9.6 If the Customer fails to make the payment referred to in clause 9.1.2 by the due date for payment, then the full amount of the invoice, including any
applicable VAT, becomes payable immediately.
9.7 Without prejudice to clauses 9.2 and 9.6, if the Customer fails to make any payment due to the Supplier under the Contract by the due date for payment, then the Customer shall pay interest on the overdue amount at the rate of 4% per annum above the Bank of England’s base rate from time to time. Such interest shall accrue on a daily basis from the due date until actual payment of the overdue amount, whether before or after judgment. The Customer shall pay the interest together with the overdue amount.
9.8 The Customer shall pay all amounts due under the Contract in full without any set-off, counterclaim, deduction or withholding except as required by law. The Supplier may, without limiting its other rights or remedies, set off any amount owing to it by the Customer against any amount payable by the Supplier to the Customer.

10. INTELLECTUAL PROPERTY RIGHTS
10.1 All Intellectual Property Rights in or arising out of or in connection with the Services and/or the Deliverables shall be owned by the Supplier.
10.2 The Customer acknowledges that, in respect of any third party Intellectual Property Rights in the Services and/or the Deliverables, the Customer’s use of any such Intellectual Property Rights is conditional on the Supplier obtaining a written licence from the relevant licensor on such terms as will entitle the Supplier to license such rights to the Customer.

**SUPPLIED RECORDS:**
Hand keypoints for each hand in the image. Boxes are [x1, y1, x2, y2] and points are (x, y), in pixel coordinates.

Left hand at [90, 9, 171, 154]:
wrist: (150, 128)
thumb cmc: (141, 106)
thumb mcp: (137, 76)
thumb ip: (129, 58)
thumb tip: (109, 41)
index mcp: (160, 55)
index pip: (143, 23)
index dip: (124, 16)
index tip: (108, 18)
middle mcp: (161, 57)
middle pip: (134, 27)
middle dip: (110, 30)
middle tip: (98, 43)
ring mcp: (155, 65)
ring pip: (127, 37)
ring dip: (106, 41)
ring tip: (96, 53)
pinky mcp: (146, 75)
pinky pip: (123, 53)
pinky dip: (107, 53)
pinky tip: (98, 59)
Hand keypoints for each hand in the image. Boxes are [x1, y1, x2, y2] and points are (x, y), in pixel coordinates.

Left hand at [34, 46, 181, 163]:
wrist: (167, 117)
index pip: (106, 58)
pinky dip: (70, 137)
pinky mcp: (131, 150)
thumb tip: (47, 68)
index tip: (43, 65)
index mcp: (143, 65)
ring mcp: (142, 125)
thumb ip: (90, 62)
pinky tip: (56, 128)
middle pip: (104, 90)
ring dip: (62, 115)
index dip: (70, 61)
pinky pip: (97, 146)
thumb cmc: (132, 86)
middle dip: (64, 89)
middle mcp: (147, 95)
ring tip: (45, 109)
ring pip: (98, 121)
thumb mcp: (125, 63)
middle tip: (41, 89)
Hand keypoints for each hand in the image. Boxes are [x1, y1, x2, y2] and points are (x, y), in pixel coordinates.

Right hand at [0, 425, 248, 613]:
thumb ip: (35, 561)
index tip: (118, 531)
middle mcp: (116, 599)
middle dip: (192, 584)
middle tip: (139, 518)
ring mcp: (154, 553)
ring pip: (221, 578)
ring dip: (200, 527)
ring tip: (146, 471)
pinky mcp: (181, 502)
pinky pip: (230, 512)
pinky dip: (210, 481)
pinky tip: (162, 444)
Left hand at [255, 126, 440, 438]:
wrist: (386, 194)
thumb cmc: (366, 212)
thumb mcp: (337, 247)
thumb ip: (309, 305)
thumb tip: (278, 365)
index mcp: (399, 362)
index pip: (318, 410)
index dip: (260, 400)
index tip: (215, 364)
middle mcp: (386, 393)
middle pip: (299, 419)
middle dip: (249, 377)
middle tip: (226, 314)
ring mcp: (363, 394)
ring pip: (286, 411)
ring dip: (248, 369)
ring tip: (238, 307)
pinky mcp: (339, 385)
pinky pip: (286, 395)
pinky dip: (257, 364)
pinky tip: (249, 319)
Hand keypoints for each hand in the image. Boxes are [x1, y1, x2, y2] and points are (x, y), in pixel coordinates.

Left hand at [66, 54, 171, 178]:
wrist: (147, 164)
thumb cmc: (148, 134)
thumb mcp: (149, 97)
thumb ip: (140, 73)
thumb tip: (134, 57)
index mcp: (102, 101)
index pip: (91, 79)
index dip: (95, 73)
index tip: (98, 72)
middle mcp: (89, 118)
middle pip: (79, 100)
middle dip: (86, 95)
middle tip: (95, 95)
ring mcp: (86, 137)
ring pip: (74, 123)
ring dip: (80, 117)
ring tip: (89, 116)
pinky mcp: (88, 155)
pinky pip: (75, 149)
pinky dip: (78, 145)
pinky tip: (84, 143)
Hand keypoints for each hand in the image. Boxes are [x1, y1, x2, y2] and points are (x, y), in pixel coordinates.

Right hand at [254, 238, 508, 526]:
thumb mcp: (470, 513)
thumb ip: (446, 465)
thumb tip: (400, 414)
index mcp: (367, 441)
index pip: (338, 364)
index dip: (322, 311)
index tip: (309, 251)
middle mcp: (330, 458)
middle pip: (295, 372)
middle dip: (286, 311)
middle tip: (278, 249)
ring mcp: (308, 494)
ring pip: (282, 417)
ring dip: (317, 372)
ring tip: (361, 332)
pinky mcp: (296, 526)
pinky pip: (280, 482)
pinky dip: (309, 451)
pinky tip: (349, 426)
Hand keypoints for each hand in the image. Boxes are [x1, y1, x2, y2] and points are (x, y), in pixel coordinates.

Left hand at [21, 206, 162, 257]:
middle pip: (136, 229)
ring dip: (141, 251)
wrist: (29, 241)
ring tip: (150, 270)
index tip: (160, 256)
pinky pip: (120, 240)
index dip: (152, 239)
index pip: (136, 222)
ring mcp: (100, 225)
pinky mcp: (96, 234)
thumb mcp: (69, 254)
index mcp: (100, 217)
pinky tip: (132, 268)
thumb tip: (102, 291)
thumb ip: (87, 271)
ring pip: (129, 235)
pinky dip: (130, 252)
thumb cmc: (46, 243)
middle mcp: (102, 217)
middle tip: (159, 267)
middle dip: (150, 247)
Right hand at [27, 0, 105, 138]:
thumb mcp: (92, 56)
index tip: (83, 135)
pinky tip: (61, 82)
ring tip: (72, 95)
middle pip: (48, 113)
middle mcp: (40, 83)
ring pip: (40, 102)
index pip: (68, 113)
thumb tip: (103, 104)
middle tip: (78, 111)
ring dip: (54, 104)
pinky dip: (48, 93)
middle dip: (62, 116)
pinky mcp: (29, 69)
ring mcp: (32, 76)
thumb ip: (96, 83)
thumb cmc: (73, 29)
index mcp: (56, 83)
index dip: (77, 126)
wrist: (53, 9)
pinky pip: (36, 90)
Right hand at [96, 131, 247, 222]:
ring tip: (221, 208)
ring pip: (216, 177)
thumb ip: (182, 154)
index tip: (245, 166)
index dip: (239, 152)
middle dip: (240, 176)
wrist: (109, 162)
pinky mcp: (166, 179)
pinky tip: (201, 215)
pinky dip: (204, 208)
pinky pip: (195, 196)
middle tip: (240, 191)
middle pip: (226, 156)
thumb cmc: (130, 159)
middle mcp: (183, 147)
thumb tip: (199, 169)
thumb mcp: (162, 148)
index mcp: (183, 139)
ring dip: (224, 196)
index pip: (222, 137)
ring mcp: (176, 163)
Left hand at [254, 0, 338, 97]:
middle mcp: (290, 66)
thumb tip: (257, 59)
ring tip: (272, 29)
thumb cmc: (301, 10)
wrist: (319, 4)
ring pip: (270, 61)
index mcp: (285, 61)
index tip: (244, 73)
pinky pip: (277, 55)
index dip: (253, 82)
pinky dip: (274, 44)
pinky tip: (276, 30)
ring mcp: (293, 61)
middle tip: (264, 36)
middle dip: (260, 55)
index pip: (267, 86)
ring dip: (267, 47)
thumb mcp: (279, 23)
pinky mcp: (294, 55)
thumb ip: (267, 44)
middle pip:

**TASK STATEMENT:**
Repeat everything in the contract clauses from "10. INTELLECTUAL PROPERTY" down to "rights to the Customer.", word for word.

**RESPONSE FOR THIS EXERCISE:**
10. INTELLECTUAL PROPERTY RIGHTS
10.1 All Intellectual Property Rights in or arising out of or in connection with the Services and/or the Deliverables shall be owned by the Supplier.
10.2 The Customer acknowledges that, in respect of any third party Intellectual Property Rights in the Services and/or the Deliverables, the Customer’s use of any such Intellectual Property Rights is conditional on the Supplier obtaining a written licence from the relevant licensor on such terms as will entitle the Supplier to license such rights to the Customer.